**ACTION ITEM**
Begin at the line below that has "M1203,608V631L1194,648V625Z" and stop after the line that has "M1272,260L1310,269L1289,360L1214,344L1231,269L1268,277Z". Please restate only those lines, word for word.
BEGIN
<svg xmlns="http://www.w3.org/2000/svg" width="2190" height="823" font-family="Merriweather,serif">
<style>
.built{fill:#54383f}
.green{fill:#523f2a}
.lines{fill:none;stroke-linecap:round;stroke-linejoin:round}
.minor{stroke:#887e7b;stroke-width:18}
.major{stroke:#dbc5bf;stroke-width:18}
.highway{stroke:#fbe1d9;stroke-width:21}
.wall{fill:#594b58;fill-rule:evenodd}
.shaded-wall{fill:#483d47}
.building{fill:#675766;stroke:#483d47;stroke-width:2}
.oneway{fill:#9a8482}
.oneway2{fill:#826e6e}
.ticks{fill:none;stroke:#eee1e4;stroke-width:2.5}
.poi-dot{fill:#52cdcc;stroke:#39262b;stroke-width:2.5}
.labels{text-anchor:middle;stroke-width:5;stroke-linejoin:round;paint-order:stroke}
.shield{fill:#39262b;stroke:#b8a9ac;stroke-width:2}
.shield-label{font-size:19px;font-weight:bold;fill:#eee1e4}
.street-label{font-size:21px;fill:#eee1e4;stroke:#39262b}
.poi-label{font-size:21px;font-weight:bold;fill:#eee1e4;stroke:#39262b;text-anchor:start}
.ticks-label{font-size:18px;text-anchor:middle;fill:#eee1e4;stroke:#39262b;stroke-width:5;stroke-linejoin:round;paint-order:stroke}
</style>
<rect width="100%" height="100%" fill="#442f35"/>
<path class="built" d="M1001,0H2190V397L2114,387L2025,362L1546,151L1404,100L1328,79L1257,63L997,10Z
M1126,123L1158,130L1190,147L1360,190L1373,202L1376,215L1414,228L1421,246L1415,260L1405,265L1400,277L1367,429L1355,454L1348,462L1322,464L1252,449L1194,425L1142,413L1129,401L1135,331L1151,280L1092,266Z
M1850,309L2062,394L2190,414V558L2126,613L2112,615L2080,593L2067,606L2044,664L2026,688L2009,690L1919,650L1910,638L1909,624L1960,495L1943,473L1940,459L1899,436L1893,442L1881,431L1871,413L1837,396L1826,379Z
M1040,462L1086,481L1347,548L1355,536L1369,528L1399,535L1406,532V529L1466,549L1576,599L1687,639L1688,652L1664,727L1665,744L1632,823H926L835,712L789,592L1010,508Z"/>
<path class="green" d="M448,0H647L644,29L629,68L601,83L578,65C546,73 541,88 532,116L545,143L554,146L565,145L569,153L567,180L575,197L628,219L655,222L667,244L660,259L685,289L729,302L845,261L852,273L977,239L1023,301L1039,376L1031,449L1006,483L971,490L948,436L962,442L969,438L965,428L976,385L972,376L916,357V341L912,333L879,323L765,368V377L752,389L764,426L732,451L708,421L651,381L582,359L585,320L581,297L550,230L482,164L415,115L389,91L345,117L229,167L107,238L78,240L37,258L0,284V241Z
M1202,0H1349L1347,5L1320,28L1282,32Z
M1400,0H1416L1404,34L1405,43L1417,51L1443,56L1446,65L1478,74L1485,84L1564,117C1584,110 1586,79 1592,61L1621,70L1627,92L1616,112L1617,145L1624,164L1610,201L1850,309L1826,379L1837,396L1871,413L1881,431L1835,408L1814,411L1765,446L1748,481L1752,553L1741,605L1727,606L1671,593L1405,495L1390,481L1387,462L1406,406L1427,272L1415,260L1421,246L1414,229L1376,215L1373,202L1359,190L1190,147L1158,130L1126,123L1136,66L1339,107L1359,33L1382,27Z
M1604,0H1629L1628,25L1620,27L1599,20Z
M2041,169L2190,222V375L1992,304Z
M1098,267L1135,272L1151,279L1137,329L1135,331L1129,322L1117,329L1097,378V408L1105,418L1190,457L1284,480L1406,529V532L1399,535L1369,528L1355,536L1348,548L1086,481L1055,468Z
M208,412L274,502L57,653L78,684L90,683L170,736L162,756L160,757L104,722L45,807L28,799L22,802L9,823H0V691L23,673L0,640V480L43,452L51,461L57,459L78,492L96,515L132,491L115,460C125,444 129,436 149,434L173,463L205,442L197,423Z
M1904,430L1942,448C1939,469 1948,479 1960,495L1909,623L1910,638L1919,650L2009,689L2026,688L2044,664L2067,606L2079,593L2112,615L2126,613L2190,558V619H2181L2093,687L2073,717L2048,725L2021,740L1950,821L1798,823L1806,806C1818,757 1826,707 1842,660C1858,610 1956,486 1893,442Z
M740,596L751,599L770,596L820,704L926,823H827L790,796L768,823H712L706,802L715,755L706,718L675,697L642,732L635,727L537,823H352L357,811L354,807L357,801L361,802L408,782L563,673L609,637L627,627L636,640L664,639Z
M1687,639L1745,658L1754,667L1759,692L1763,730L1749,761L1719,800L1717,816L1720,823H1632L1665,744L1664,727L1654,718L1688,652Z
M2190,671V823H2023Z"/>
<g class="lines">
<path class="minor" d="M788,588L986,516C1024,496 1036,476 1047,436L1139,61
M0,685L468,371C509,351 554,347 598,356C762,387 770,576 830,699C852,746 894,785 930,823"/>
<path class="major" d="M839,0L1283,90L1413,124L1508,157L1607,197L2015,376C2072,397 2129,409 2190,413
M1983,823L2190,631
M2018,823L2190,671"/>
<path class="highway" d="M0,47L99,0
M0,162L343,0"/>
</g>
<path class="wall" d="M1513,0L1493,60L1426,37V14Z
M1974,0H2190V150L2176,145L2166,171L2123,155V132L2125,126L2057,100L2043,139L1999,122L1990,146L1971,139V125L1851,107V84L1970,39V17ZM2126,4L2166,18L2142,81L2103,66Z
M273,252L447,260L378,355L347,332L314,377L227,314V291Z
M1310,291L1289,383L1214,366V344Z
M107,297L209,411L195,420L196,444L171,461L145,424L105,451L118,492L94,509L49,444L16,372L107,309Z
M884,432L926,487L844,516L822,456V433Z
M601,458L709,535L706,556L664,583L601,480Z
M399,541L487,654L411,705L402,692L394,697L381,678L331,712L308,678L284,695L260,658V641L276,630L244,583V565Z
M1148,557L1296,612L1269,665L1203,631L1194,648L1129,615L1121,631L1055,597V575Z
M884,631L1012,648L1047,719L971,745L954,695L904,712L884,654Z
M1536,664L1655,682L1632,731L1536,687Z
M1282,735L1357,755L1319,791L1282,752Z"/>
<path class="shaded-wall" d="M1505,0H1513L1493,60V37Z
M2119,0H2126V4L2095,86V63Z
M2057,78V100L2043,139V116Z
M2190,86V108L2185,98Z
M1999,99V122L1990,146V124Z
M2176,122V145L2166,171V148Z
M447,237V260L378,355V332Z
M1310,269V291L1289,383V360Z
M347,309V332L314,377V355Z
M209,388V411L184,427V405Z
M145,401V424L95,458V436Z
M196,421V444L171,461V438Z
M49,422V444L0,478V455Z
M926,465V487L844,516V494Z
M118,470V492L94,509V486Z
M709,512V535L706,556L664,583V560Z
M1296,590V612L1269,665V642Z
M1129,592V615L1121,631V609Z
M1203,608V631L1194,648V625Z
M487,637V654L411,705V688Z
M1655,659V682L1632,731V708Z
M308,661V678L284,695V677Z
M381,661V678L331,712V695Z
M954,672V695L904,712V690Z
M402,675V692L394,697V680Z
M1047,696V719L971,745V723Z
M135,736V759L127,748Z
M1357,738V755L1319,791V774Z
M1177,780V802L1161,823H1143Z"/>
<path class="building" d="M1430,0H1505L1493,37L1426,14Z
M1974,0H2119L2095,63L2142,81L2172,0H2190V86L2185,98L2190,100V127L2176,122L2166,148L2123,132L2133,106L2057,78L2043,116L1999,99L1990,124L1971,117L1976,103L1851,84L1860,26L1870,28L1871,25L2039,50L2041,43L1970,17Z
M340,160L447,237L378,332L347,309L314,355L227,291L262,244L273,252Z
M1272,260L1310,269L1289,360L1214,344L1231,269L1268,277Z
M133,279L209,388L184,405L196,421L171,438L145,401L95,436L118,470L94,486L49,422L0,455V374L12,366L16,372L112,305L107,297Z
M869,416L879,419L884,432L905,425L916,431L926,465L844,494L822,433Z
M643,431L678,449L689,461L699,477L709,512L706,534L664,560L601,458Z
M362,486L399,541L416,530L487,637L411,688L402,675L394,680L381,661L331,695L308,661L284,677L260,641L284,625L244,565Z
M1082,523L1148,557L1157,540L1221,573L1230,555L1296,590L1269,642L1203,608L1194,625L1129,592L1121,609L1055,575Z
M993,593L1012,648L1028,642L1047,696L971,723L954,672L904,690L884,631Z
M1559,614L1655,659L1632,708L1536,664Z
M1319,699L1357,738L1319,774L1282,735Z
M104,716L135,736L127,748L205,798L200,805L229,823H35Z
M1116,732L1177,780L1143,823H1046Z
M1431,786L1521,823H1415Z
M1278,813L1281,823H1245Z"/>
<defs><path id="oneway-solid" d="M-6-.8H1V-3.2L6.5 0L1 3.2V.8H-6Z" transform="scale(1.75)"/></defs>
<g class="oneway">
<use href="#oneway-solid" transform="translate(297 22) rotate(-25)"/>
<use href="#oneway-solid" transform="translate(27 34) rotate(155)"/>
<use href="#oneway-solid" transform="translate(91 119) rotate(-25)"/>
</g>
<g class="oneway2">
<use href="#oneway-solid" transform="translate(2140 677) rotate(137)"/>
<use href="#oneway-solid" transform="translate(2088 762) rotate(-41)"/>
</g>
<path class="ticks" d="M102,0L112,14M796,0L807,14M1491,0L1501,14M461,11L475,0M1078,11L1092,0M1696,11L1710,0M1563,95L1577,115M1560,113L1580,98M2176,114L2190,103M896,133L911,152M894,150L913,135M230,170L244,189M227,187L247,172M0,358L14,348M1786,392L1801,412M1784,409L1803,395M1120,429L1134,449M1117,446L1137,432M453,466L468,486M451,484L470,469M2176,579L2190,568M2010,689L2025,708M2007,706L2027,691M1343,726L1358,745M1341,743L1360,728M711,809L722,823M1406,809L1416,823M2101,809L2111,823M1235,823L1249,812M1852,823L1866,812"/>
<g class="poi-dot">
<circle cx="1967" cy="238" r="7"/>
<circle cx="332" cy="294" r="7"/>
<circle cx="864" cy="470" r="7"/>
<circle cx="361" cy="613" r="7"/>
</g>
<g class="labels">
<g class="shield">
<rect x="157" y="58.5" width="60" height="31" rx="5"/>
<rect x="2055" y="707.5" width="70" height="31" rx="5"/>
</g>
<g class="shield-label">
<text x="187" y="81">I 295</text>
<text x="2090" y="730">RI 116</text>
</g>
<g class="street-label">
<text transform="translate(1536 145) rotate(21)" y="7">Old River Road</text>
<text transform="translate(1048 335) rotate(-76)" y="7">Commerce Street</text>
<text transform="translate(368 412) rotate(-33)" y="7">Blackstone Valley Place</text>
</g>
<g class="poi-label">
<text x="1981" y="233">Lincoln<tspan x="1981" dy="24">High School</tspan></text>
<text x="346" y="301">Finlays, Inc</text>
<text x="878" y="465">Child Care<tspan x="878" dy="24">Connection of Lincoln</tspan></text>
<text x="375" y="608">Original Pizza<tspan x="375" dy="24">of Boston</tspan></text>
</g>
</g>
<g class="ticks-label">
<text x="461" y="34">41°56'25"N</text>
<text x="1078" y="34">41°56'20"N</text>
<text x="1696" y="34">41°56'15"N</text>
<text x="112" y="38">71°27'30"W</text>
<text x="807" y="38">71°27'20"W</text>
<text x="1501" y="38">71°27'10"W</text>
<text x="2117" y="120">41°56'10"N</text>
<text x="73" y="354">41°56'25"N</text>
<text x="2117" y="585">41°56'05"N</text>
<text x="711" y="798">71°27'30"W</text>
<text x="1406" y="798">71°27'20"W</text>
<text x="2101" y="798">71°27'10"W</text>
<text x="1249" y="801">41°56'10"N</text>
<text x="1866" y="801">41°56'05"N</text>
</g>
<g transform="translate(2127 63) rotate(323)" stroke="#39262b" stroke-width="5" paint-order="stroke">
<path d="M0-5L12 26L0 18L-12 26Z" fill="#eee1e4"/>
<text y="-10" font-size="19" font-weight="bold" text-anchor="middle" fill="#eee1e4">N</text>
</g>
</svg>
END
**RESPONSE TO THIS EXERCISE**
M1203,608V631L1194,648V625Z
M487,637V654L411,705V688Z
M1655,659V682L1632,731V708Z
M308,661V678L284,695V677Z
M381,661V678L331,712V695Z
M954,672V695L904,712V690Z
M402,675V692L394,697V680Z
M1047,696V719L971,745V723Z
M135,736V759L127,748Z
M1357,738V755L1319,791V774Z
M1177,780V802L1161,823H1143Z"/>
<path class="building" d="M1430,0H1505L1493,37L1426,14Z
M1974,0H2119L2095,63L2142,81L2172,0H2190V86L2185,98L2190,100V127L2176,122L2166,148L2123,132L2133,106L2057,78L2043,116L1999,99L1990,124L1971,117L1976,103L1851,84L1860,26L1870,28L1871,25L2039,50L2041,43L1970,17Z
M340,160L447,237L378,332L347,309L314,355L227,291L262,244L273,252Z
M1272,260L1310,269L1289,360L1214,344L1231,269L1268,277Z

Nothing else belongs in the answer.